##### EXTRACT

This Amendment amends the Schedule 13D filed on July 17, 2018 by Greenstar LP, Greenstar Canada Investment Corporation, Constellation Brands Canada Holdings ULC, Constellation Capital LLC, Constellation International Holdings Limited and Constellation (the “Initial Schedule 13D”), as the Initial Schedule 13D was amended by (i) Amendment No. 1 filed on August 16, 2018 (the “First Amendment”), by Greenstar LP, Greenstar Canada Investment Corporation, Constellation Brands Canada Holdings ULC, Constellation Capital LLC, Constellation International Holdings Limited, CBG Holdings LLC, a Delaware Limited Liability Company (“CBG”), and Constellation (collectively, the “Reporting Persons”) and (ii) Amendment No. 2 filed on November 2, 2018 (the “Second Amendment” and together with the First Amendment and the Initial Schedule 13D, the “Schedule 13D”) by CBG and Constellation.

##########
##### RECORDS

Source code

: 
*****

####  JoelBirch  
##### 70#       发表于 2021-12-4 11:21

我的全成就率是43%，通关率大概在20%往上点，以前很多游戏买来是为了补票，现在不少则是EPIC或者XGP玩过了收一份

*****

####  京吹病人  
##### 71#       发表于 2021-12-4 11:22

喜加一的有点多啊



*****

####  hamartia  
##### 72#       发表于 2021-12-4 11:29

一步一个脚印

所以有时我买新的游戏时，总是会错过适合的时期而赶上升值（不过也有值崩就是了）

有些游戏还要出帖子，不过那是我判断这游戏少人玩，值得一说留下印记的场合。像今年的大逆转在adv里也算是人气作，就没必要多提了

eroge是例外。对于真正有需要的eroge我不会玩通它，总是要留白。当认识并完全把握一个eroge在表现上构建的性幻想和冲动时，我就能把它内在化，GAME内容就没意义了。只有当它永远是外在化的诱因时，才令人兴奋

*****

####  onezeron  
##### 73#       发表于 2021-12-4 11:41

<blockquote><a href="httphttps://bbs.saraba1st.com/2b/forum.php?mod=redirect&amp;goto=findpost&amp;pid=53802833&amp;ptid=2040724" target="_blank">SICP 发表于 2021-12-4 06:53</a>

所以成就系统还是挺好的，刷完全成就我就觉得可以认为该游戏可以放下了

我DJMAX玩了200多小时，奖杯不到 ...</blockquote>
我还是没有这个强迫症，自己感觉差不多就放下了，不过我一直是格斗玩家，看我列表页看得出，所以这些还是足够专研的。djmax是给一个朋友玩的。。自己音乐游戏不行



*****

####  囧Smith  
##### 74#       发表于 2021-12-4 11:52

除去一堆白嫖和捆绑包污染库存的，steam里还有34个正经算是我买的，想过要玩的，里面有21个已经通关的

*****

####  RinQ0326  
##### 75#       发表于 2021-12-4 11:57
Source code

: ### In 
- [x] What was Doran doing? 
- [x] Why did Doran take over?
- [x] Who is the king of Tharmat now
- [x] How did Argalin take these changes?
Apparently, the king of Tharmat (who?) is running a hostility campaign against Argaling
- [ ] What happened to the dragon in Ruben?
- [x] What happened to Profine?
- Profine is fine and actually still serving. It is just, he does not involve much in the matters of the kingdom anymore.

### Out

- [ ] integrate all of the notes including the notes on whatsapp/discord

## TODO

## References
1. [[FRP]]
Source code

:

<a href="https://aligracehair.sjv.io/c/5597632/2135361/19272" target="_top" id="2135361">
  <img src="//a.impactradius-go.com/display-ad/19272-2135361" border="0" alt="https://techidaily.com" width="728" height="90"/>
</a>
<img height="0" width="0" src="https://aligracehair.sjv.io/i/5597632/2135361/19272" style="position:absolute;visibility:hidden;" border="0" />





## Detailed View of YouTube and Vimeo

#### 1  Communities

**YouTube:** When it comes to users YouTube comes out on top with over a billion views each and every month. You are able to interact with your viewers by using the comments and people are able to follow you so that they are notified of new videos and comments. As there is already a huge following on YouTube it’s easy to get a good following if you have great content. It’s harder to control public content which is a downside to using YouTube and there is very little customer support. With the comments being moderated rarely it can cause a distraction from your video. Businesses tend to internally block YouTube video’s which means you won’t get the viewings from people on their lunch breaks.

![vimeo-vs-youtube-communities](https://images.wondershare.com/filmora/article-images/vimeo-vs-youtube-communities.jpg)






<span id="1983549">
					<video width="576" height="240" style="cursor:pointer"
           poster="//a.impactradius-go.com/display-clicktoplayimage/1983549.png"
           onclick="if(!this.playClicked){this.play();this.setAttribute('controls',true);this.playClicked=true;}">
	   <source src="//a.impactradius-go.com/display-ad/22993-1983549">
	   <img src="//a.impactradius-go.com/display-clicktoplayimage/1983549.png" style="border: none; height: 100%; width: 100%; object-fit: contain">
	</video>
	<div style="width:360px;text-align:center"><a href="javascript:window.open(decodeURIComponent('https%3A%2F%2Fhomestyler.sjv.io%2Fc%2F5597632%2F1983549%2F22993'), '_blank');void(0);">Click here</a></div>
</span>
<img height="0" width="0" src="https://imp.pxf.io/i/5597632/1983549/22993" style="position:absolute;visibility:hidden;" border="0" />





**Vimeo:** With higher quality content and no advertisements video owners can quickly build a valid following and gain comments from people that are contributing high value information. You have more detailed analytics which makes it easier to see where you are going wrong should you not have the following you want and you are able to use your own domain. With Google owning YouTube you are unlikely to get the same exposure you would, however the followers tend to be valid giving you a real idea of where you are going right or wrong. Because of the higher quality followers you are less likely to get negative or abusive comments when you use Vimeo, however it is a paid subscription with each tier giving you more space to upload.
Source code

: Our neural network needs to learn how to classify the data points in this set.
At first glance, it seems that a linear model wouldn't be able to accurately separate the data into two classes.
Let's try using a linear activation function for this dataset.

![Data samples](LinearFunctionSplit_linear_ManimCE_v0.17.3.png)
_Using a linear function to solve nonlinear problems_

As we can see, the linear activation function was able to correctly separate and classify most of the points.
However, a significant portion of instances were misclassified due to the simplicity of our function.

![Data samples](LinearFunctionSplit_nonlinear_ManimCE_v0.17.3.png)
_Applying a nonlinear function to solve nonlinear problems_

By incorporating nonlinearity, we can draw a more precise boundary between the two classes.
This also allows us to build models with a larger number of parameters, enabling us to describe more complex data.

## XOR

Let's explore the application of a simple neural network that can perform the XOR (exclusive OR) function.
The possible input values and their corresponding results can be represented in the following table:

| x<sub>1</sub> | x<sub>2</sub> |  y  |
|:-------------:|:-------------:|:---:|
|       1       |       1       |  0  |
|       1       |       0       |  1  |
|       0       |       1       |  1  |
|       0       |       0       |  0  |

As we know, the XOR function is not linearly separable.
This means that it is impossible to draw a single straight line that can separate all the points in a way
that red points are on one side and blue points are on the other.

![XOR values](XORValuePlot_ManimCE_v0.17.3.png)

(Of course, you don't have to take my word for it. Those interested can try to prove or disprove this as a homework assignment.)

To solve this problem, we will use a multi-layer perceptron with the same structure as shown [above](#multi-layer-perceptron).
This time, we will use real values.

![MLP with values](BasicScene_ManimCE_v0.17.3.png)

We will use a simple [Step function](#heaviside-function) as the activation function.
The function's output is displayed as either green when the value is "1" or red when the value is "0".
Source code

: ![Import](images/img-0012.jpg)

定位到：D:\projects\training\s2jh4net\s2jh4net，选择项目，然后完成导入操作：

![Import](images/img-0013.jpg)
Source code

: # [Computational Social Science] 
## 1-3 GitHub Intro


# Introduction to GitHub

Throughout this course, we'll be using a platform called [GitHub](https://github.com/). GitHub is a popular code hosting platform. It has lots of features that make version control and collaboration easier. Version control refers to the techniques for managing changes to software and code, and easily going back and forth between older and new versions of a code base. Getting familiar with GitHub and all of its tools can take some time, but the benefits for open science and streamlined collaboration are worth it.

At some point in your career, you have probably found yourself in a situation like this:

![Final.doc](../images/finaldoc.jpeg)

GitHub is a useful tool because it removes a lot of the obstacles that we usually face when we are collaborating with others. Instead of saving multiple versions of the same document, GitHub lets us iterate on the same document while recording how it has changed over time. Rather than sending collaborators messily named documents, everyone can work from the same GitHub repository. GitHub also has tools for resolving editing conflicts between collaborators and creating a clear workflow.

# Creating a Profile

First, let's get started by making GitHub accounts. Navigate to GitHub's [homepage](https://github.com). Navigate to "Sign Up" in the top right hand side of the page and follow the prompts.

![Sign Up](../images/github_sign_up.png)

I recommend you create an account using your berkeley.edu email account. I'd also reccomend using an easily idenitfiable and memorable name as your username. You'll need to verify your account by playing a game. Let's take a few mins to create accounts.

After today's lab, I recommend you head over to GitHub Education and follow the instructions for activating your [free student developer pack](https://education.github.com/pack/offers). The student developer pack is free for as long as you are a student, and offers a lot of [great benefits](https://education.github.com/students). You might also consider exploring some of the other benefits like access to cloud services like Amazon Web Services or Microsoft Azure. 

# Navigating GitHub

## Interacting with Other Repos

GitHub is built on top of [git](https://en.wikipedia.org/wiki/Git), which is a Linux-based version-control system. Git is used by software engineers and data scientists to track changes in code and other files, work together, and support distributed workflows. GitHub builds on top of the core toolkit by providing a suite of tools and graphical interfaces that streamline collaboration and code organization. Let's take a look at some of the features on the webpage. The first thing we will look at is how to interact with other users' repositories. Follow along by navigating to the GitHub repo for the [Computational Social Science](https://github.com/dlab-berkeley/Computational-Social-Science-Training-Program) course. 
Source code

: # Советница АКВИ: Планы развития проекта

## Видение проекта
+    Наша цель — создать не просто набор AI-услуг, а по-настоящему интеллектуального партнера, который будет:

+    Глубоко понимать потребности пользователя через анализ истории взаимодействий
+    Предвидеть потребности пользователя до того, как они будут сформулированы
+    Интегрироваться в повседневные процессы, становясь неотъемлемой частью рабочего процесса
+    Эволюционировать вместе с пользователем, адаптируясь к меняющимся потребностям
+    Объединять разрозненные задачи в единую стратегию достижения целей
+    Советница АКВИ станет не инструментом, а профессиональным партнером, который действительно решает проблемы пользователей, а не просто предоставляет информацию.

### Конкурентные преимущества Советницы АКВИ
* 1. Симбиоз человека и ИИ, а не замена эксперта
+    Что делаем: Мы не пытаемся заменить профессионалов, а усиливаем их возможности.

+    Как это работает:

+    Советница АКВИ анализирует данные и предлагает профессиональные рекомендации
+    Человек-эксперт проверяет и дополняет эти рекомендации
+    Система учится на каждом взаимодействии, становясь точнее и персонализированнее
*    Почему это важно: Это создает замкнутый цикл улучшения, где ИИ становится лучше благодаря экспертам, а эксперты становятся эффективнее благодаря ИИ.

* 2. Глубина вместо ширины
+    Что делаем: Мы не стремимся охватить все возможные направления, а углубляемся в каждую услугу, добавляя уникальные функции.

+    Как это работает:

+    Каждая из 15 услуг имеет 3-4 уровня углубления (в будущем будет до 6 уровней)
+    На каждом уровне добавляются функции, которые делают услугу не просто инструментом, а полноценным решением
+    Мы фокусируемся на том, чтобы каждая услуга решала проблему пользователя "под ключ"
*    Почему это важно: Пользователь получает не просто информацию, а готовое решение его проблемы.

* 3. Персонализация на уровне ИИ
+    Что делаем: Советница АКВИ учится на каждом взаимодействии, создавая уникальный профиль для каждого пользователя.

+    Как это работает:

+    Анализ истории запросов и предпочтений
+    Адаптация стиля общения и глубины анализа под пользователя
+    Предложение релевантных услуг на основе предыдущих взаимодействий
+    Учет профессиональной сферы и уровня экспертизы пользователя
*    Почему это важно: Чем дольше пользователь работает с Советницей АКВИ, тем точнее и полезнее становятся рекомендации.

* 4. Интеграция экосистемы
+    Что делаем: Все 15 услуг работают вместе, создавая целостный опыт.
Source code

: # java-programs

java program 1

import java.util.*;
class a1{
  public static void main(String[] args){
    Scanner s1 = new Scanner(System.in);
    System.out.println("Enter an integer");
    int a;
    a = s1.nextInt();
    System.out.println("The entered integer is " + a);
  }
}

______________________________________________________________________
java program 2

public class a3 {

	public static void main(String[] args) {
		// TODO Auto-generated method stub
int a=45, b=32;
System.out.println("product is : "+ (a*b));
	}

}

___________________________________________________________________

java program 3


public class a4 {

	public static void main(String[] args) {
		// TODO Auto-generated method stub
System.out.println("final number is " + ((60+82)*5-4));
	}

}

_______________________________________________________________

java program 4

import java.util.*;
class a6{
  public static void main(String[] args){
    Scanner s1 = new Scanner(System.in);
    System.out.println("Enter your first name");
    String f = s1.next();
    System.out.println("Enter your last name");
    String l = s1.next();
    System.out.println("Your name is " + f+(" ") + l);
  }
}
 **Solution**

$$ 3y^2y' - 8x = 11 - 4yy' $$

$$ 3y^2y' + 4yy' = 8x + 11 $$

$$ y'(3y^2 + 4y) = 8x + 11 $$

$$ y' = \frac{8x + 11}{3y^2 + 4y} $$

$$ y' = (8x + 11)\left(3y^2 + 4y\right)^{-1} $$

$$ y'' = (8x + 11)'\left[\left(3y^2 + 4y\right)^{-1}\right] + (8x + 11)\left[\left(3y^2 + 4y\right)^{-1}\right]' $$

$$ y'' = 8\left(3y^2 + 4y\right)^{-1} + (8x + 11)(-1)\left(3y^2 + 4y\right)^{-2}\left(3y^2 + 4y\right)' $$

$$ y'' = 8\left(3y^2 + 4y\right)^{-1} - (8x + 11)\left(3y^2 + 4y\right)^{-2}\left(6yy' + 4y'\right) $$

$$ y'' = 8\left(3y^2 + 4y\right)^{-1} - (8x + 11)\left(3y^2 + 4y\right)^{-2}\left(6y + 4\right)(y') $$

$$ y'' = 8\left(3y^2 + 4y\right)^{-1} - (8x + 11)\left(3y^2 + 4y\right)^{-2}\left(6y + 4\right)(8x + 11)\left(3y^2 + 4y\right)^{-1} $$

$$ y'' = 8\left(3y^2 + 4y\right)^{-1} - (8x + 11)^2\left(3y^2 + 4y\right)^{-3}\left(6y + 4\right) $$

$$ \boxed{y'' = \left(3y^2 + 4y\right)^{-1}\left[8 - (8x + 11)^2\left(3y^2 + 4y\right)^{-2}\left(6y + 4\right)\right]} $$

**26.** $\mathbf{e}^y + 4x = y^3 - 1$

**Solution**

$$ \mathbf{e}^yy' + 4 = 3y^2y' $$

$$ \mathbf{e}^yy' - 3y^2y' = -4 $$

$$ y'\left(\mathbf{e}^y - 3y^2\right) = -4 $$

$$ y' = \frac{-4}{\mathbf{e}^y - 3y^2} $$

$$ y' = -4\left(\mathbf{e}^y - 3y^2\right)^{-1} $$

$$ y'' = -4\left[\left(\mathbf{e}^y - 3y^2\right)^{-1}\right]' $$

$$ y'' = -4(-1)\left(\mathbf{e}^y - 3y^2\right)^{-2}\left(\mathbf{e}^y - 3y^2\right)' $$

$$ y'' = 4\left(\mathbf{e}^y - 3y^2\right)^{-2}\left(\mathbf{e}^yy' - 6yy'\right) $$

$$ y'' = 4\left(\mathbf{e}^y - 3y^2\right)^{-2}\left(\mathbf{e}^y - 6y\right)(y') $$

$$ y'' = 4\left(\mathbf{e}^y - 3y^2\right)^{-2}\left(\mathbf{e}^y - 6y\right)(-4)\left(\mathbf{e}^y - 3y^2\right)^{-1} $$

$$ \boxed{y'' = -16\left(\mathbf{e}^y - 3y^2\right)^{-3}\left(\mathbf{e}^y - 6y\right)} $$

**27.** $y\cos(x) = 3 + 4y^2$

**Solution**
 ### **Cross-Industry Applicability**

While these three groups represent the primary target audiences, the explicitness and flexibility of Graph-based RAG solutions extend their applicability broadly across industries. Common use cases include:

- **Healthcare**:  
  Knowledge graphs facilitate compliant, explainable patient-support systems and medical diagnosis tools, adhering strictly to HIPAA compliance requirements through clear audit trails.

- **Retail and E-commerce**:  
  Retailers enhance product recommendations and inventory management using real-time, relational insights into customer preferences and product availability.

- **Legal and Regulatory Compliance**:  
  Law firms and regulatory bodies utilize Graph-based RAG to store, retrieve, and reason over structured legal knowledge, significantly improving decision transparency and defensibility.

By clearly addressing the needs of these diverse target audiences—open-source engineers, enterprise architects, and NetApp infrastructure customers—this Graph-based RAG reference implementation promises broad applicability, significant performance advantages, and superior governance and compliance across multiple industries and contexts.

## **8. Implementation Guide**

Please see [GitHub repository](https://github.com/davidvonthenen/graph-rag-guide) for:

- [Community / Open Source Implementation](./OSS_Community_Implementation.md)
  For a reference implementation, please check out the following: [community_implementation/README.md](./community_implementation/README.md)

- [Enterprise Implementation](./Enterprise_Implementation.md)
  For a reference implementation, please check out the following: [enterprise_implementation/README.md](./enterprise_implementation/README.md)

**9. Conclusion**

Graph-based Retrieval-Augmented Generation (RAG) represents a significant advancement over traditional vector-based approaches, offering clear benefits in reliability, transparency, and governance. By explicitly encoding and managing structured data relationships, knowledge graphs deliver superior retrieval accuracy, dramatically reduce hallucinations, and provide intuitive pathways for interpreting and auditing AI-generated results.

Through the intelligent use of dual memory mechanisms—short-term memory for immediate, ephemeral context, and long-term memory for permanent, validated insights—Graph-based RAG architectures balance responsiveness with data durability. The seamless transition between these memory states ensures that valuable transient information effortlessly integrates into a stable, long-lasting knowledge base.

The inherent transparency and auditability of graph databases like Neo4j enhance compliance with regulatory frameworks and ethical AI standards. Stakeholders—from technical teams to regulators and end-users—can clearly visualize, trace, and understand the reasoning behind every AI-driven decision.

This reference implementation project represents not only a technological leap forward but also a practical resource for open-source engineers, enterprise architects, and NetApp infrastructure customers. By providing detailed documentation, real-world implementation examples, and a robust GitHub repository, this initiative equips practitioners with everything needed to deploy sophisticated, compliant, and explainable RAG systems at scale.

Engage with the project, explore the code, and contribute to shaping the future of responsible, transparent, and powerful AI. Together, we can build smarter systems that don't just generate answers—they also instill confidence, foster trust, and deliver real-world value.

##########

- **WORK ORDER 1**: In the passage about the Schedule 13D amendment, write out the part between "This Amendment amends" and "CBG and Constellation.", inclusive, replacing "Delaware" with "Nevada".
- **WORK ORDER 2**: According to the Schedule 13D amendment passage, when was Amendment No. 2 filed?
- **WORK ORDER 3**: Continue the Schedule 13D amendment passage after its last sentence.

- **RESPONSE AREA 1**:
This Amendment amends the Schedule 13D filed on July 17, 2018 by Greenstar LP, Greenstar Canada Investment Corporation, Constellation Brands Canada Holdings ULC, Constellation Capital LLC, Constellation International Holdings Limited and Constellation (the “Initial Schedule 13D”), as the Initial Schedule 13D was amended by (i) Amendment No. 1 filed on August 16, 2018 (the “First Amendment”), by Greenstar LP, Greenstar Canada Investment Corporation, Constellation Brands Canada Holdings ULC, Constellation Capital LLC, Constellation International Holdings Limited, CBG Holdings LLC, a Nevada Limited Liability Company (“CBG”), and Constellation (collectively, the “Reporting Persons”) and (ii) Amendment No. 2 filed on November 2, 2018 (the “Second Amendment” and together with the First Amendment and the Initial Schedule 13D, the “Schedule 13D”) by CBG and Constellation.

- **RESPONSE AREA 2**: November 2, 2018

- **RESPONSE AREA 3**:
Item 1. | Security and Issuer. |
Item 1 of the Schedule 13D is hereby amended and restated in its entirety as follows:
The title and class of equity securities to which this Amendment relates is the Common Shares, no par value (the “Common Shares”), of Canopy Growth Corporation, a company organized and existing under the laws of Canada (the “Issuer” or “Canopy”). The principal executive offices of the Issuer are located at 1 Hershey Drive, Smiths Falls, Ontario Canada, K7A 0A8.
Item 2. | Identity and Background. |
Item 2 of the Schedule 13D is hereby revised and supplemented with the following:
(a) – (c) The principal office address or business address of Greenstar LP and of Greenstar Canada Investment Corporation is 150 King Street West, Suite 200, Toronto, Ontario M5H 1J9.
Current information concerning the identity and background of each executive officer and director of CBG, Greenstar Canada Investment Corporation, Constellation Brands Canada Holdings ULC, Constellation Capital LLC, Constellation International Holdings Limited and Constellation is set forth onAnnex A (collectively, the “Covered Persons”), attached hereto and incorporated herein by reference.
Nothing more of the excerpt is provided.